Work task A
In the forum thread, what did GinWithOlivesIn's elderly grandma get that made her act strange?
Work task B
Extend the forum thread with the posts that follow, beginning after Bunnybigears's post about the building work.

Text for analysis
——————

MojAlone · 27/03/2021 09:34

I think I may just keep social services in mind, and see if I can provide enough support without using their resources. I think - when I contact the surveyor again - I’ll discuss her social needs, and if the surveyor has any advice. But I think, if things continue to escalate - it’s good to know they are there. It hadn’t really crossed my mind until last night, but your comments have really helped secure my thoughts.

OP posts:
GinWithOlivesIn · 27/03/2021 09:35

It could be dementia.

My elderly grandma also got UTIs that made her act strange. As soon as she got antibiotics it stopped the odd behaviour.

I would try to help her, if you can. I think if you step back at this stage when she’s already leaning on you anyway things will just get worse for both of you.

category12 · 27/03/2021 09:38

I was thinking possibly dementia too.

MrsRobinsonsHandprints · 27/03/2021 09:38

Why would the surveyor have any advice? I would call now, it takes ages for anything to happen

Bunnybigears · 27/03/2021 09:39

This may sound harsh but to he honest I wouldn't delay your building work at your inconvenience if you are doing so just because of the neighbour because to be honest this situation isn't going to be better in 2022.

——————

Data extract
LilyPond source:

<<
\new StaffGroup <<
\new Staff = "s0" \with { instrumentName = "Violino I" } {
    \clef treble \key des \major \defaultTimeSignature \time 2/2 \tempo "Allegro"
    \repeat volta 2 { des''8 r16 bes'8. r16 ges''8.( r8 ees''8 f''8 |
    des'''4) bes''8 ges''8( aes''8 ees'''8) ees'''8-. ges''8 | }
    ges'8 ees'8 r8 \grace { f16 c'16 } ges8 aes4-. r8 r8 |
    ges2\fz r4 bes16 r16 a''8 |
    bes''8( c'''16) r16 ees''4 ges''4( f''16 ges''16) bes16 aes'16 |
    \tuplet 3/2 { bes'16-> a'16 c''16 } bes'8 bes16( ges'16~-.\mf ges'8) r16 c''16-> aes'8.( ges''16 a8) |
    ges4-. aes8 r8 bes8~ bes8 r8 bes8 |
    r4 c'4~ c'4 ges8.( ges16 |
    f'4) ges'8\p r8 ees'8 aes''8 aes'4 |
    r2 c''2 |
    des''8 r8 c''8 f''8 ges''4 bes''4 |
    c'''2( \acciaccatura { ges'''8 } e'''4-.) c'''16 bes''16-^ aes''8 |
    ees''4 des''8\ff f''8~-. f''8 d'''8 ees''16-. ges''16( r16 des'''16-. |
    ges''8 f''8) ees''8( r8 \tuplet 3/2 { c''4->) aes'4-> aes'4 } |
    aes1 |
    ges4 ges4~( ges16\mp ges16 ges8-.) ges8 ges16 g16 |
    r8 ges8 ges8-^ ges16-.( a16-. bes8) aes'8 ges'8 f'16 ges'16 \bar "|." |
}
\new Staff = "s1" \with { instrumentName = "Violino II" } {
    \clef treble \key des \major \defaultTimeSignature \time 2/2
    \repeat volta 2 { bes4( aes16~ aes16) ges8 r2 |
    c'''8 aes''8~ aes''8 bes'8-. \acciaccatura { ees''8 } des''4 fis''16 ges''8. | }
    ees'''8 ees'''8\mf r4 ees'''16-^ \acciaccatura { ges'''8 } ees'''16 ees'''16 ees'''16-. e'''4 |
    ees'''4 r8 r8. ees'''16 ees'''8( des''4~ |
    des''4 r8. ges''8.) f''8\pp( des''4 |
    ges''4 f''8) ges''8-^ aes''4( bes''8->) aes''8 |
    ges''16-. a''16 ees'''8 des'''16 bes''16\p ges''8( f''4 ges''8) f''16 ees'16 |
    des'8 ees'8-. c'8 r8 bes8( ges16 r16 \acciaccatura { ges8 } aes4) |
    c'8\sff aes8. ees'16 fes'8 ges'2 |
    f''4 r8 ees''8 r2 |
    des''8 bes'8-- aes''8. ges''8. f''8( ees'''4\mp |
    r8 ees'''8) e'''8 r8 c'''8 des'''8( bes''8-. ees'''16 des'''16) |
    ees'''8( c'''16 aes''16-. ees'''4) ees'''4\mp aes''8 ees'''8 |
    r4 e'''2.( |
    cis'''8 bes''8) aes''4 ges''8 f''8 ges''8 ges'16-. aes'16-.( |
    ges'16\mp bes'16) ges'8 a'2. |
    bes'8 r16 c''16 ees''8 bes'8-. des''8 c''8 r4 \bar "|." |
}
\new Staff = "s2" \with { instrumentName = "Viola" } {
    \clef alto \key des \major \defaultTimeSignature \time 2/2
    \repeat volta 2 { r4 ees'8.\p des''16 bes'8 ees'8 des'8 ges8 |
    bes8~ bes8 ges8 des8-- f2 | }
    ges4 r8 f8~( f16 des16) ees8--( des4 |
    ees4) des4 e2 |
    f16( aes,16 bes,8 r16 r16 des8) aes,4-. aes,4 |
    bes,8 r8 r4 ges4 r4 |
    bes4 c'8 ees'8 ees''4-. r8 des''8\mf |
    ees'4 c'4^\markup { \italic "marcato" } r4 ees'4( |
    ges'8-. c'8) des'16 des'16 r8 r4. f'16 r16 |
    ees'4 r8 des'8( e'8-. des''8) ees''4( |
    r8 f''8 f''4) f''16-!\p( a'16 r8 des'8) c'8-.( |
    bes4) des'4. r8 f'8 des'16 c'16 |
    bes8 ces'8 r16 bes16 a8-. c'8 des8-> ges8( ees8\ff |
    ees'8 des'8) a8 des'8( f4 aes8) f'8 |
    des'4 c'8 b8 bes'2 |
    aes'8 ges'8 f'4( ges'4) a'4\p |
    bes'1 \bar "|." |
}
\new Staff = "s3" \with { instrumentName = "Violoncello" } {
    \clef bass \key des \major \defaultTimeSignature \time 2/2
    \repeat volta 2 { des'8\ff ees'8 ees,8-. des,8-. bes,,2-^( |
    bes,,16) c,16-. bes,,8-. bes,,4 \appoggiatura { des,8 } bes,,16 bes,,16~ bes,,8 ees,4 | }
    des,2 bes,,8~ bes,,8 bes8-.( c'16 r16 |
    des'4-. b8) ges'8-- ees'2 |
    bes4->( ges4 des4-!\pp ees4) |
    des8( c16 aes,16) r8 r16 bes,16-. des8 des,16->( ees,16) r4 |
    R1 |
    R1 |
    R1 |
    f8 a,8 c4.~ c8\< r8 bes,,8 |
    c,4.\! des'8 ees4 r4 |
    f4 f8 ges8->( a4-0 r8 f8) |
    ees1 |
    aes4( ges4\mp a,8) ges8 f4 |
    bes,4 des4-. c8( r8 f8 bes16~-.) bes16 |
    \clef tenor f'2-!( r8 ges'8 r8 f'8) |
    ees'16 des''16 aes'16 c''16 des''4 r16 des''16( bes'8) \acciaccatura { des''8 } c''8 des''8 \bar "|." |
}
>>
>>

——————

Response area A
UTIs

Response area B
BatFacedGrrll · 27/03/2021 09:39

Well she's very clearly suffering with some sort of memory issues isn't she? I'd be contacting SS snd expressing my concerns so that they can assess

MojAlone · 27/03/2021 09:42

I’ll aim to phone her once a week, check she is ok. Perhaps I backed off a bit when DD returned to school, and with the lockdown rules easing? But TBH - I was finding her calls a bit strange. But maybe she’s sensed this? I don’t know! But communication is always good, and I’ve just got to keep her needs in mind - and that the calls may well be difficult, but they’ll hopefully help her.

OP posts:
MojAlone · 27/03/2021 09:43

The surveyor is lovely, she’s been really understanding about the situation - so I think she could offer good advice.

OP posts:
Easterbunnygettingready · 27/03/2021 09:43

Your local council will have a vulnerable adults team. Getting over invested could see you being seen to take advantage ime... Our ndn had dementia, council put a pull cord in for emergencies.. Always us that dealt with her - even one Xmas eve. .. The family tried to bully us to help have her put in a home. One 'respite' week end in and they stripped her home. All her precious photos from a sideboard piled on a wheelie bin. Yet they accused us of being after her cash.. Take care op... Easy to be drawn too far in.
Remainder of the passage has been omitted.